NVIDIA specialists recently admitted that the technological possibilities for creating even larger single-chip graphics processors will soon be exhausted, and one of the further ways of evolutionary development is the creation of multi-chip graphics solutions. It is appropriate to recall how the representatives of AMD and some industry experts praise the high-speed interface Infinity Fabric, which is designed to solve similar problems, but already in the segment of central processors.
Analysts at RBC Capital recently examined the parameters of the latest semiconductor products from NVIDIA and Intel, and concluded that the so-called "Moore's law" remains valid. It is an empirical rule that the density of transistors is doubled every 1.5-2 years.
As an example, the NVIDIA Volta computation accelerator was used, which, with a crystal area of about 815 mm2, contains 21.1 billion transistors. Compared with Maxwell's characteristics, the experts concluded that in two years NVIDIA increased the number of transistors by 164%, and the area of the crystal increased by 36%. Summarizing the indicators to the "common denominator", the authors of the study come to the conclusion that the density of the transistors in the case of NVIDIA products increased by 95%, and this roughly corresponds to a doubling in two years.
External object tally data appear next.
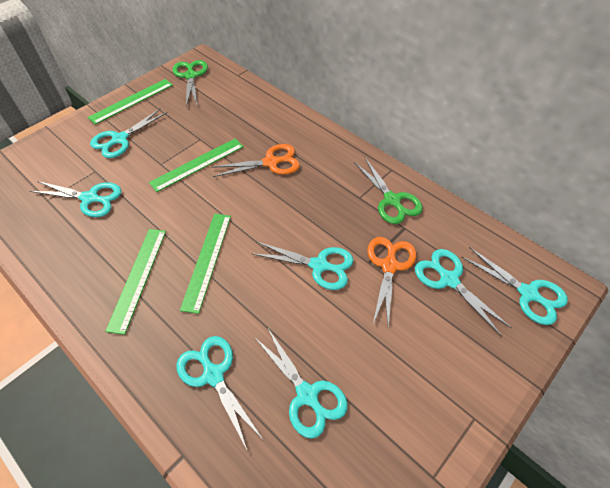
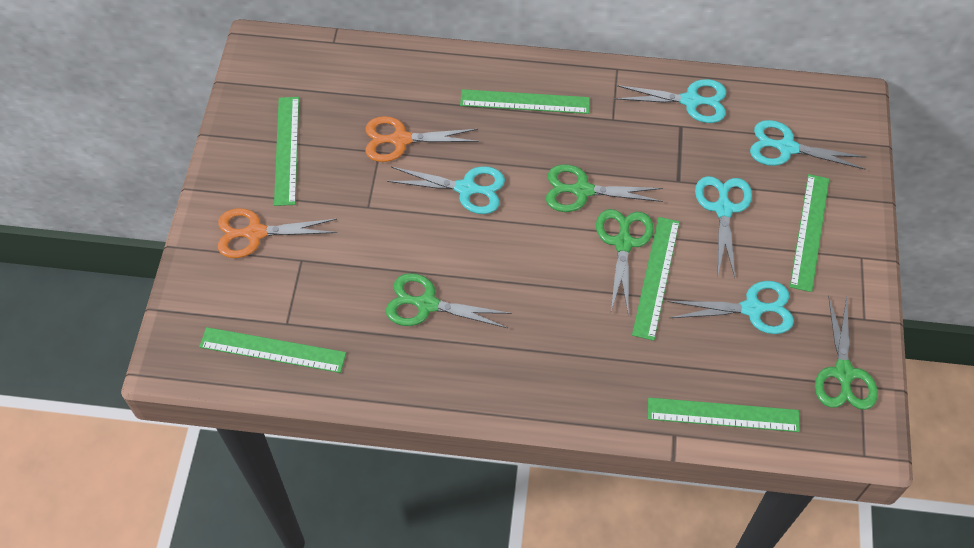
green ruler: [88,79,173,125] [105,229,166,335] [149,138,244,192] [180,214,231,314] = 4 -> [199,327,346,373] [274,97,299,206] [460,89,590,114] [632,217,680,341] [648,397,800,432] [790,174,829,292] = 6
green scissors: [173,60,208,106] [354,158,423,224] = 2 -> [386,273,512,328] [546,164,663,212] [596,209,654,312] [815,296,878,410] = 4
turquoise scissors: [30,181,121,217] [90,108,168,158] [176,336,263,449] [251,241,354,290] [254,327,348,439] [415,249,512,337] [461,247,568,325] = 7 -> [387,166,505,214] [615,79,726,123] [668,281,794,334] [695,176,752,277] [750,120,867,170] = 5

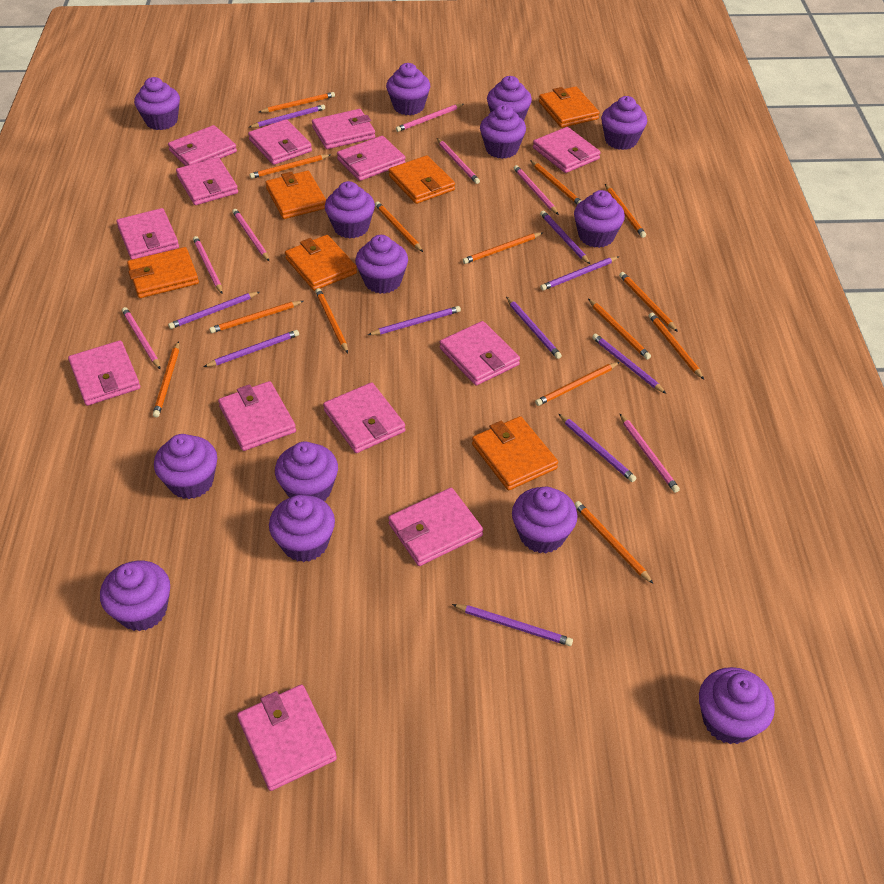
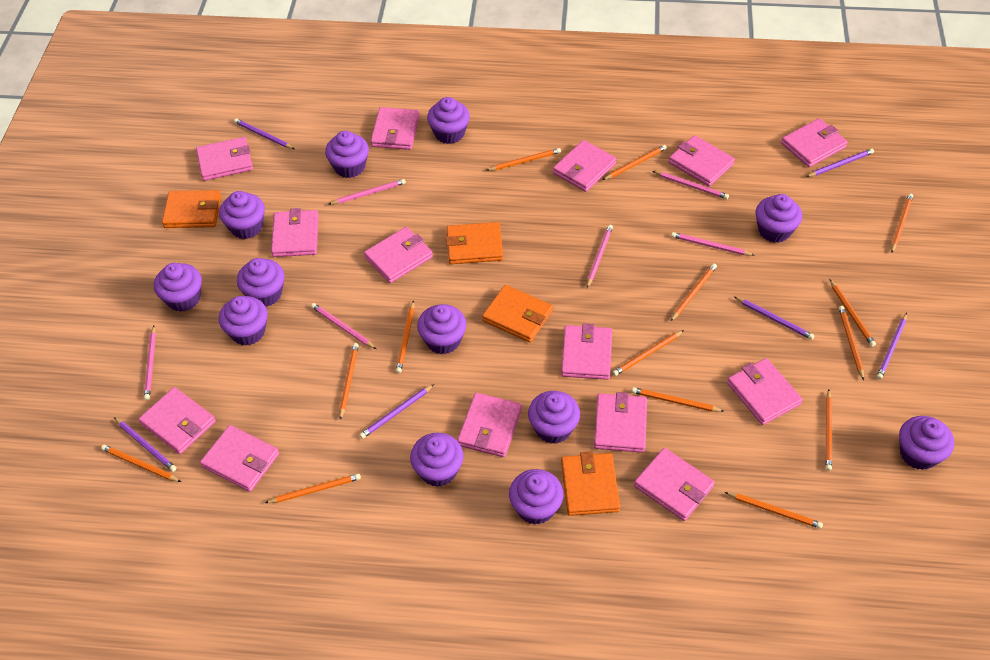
orange wallet: [127,247,199,298] [265,171,326,219] [285,235,357,291] [389,155,455,204] [472,416,558,490] [539,86,599,128] = 6 -> [162,190,221,228] [446,222,503,264] [482,285,553,342] [561,451,620,516] = 4
pink pencil: [122,307,161,370] [193,236,223,294] [232,209,269,261] [396,104,463,132] [437,138,480,184] [514,165,559,215] [619,413,680,493] = 7 -> [144,326,156,400] [311,303,376,349] [329,179,406,204] [587,225,613,288] [653,171,729,199] [671,232,754,256] = 6
pink wallet: [68,340,140,406] [116,208,179,260] [168,125,237,166] [176,157,238,205] [218,381,296,451] [237,685,337,791] [248,119,312,165] [312,109,375,149] [323,382,405,453] [337,136,406,181] [388,488,483,566] [440,321,520,386] [533,127,601,173] = 13 -> [138,387,216,454] [196,137,253,181] [200,425,279,492] [271,208,319,257] [364,227,433,283] [371,107,420,150] [457,393,522,457] [553,140,616,192] [561,323,612,380] [594,392,647,453] [634,448,715,521] [669,135,735,186] [727,358,803,425] [781,118,848,167] = 14
purple cupcake: [100,561,170,631] [134,77,180,130] [154,434,217,499] [269,495,335,562] [275,442,338,501] [325,181,375,239] [355,235,408,294] [386,63,430,115] [480,104,526,159] [487,76,532,121] [512,487,578,553] [574,190,625,248] [601,96,647,150] [699,667,775,744] = 14 -> [154,263,202,312] [219,191,265,239] [219,296,268,346] [237,258,285,307] [325,131,369,178] [410,433,464,487] [417,304,467,354] [427,97,470,144] [509,469,564,525] [528,391,580,444] [756,194,802,243] [899,416,954,470] = 12
purple pencil: [168,292,260,329] [204,330,299,367] [249,105,325,128] [368,306,461,335] [452,604,573,646] [506,297,562,359] [540,211,590,264] [540,256,620,291] [559,414,636,482] [592,334,666,394] = 10 -> [114,417,177,472] [234,118,294,149] [359,384,434,439] [735,297,814,340] [806,149,874,177] [877,313,907,379] = 6

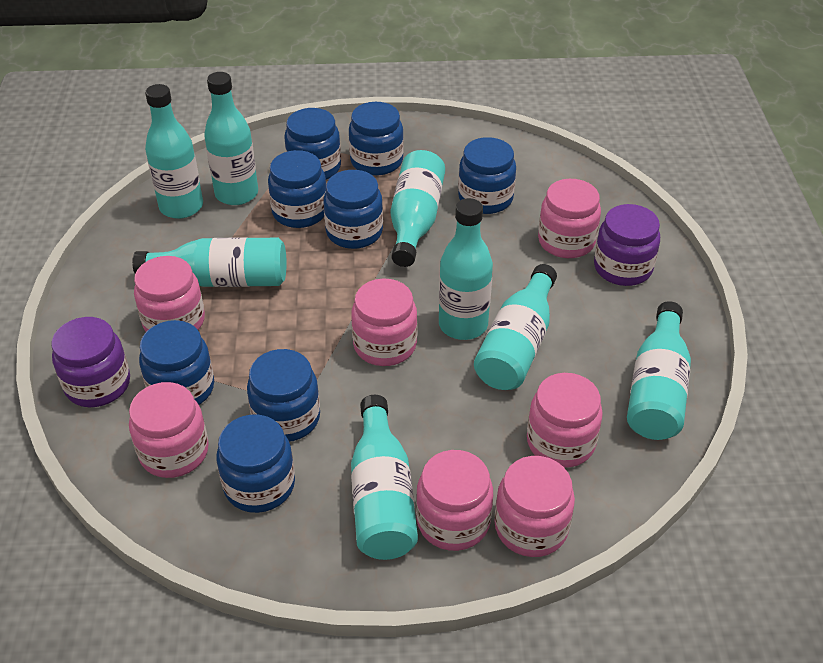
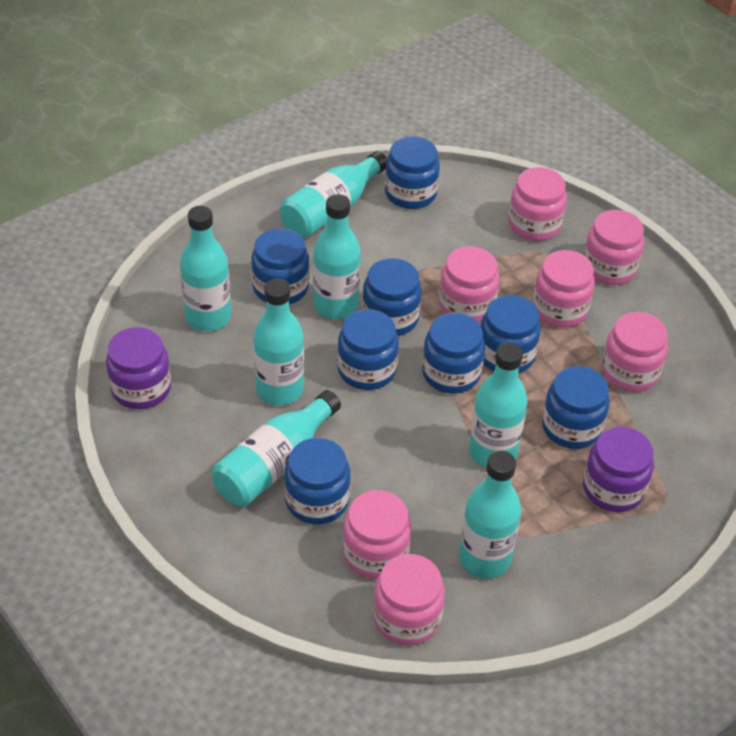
turquoise bottle: [132,237,287,287] [145,84,203,219] [204,72,258,205] [351,395,418,560] [391,150,445,267] [439,198,493,340] [474,264,557,390] [627,301,691,440] = 8 -> [180,205,231,331] [212,390,341,507] [254,279,304,406] [280,151,387,238] [313,194,361,319] [459,451,521,578] [469,342,528,468] = 7

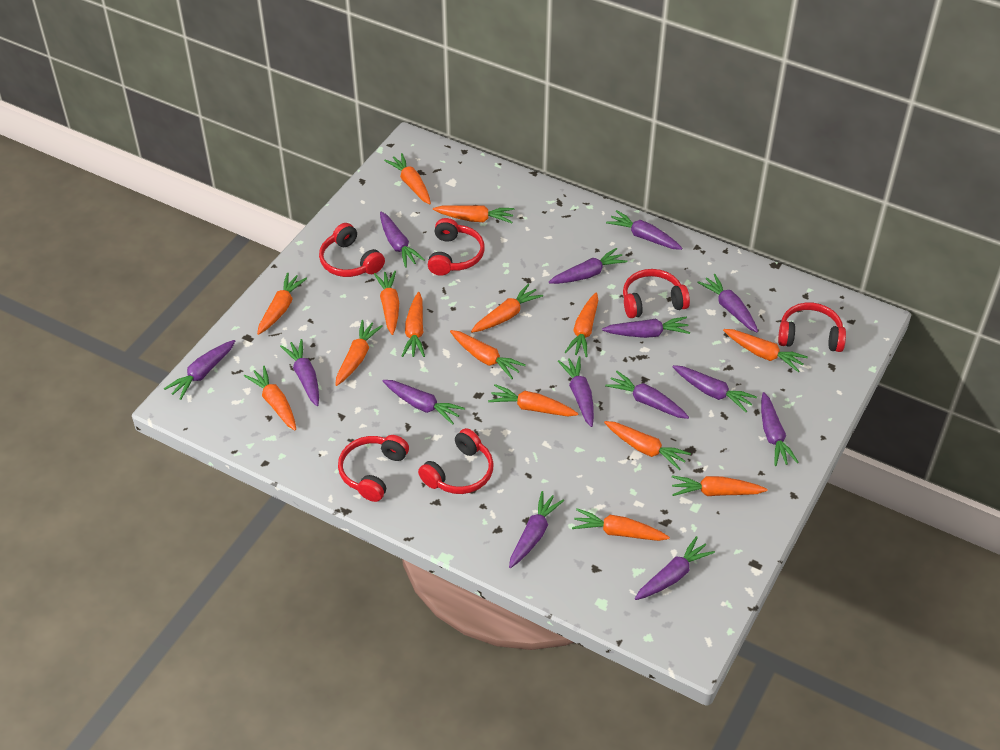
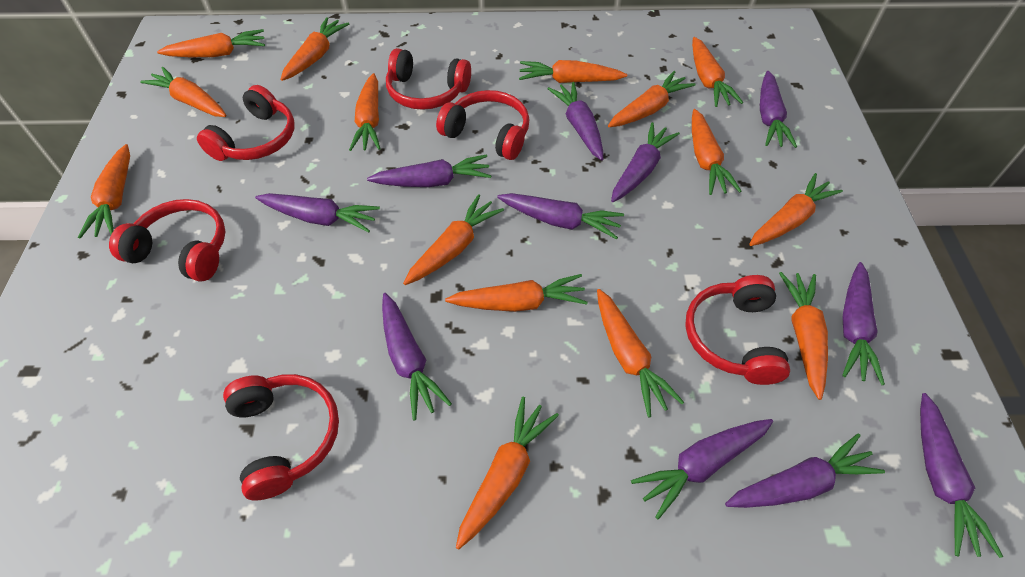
purple carrot: [164,340,235,400] [280,339,319,406] [380,212,425,268] [383,380,465,425] [509,491,564,568] [549,248,627,284] [558,356,594,427] [602,317,690,338] [605,371,689,419] [606,210,682,250] [635,536,715,600] [673,365,757,412] [697,274,758,333] [761,392,799,466] = 14 -> [255,193,380,233] [367,154,491,187] [382,293,452,421] [497,193,624,239] [547,82,603,160] [611,122,680,202] [631,419,773,520] [725,434,885,508] [760,71,797,148] [842,262,885,385] [920,393,1003,558] = 11

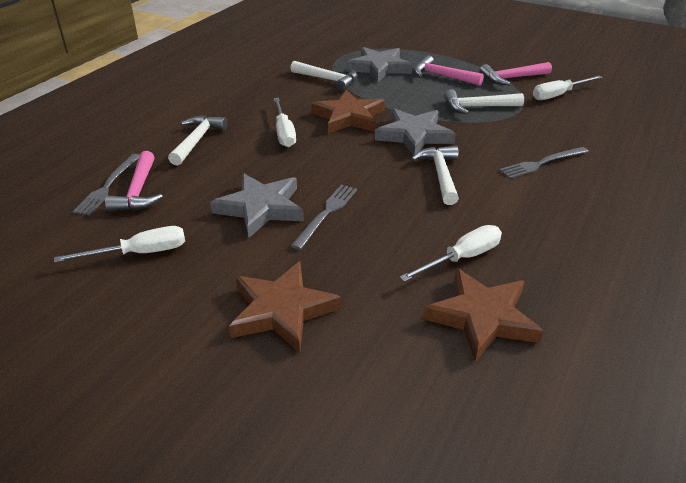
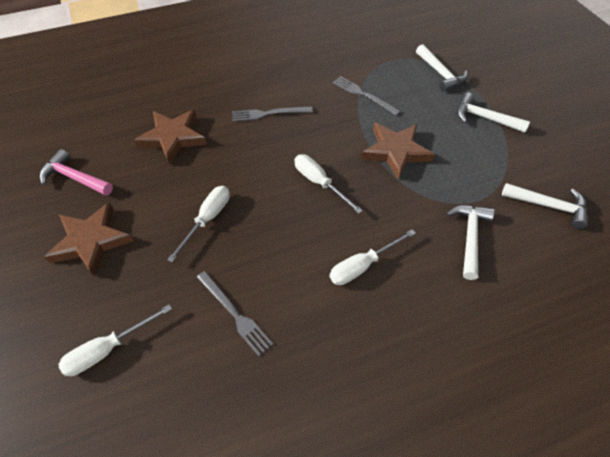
grey star: [210,173,304,238] [346,47,412,82] [375,108,456,156] = 3 -> none = 0
pink hammer: [105,151,163,212] [414,55,484,86] [479,62,552,85] = 3 -> [40,149,113,195] = 1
In the case of Intel products, the comparison is made on the basis of not the most obvious examples, but the arguments from this become no less convincing. Five years ago, the 61-core Xeon Phi computing accelerator contained 5 billion transistors on an area of 720 square meters. Last year, the company created the 22-core Xeon E5 family Broadwell, which placed 7.2 billion transistors on an area of 456 sq. M. The area has decreased by 37%, and the number of transistors has increased by 44%. As a result, the density of placement of elements per unit area of crystals increased by 127%. It remains only to note that this happened in three to four years, not two, so in the case of Intel products, it's appropriate to talk about slowing down the "Moore's law".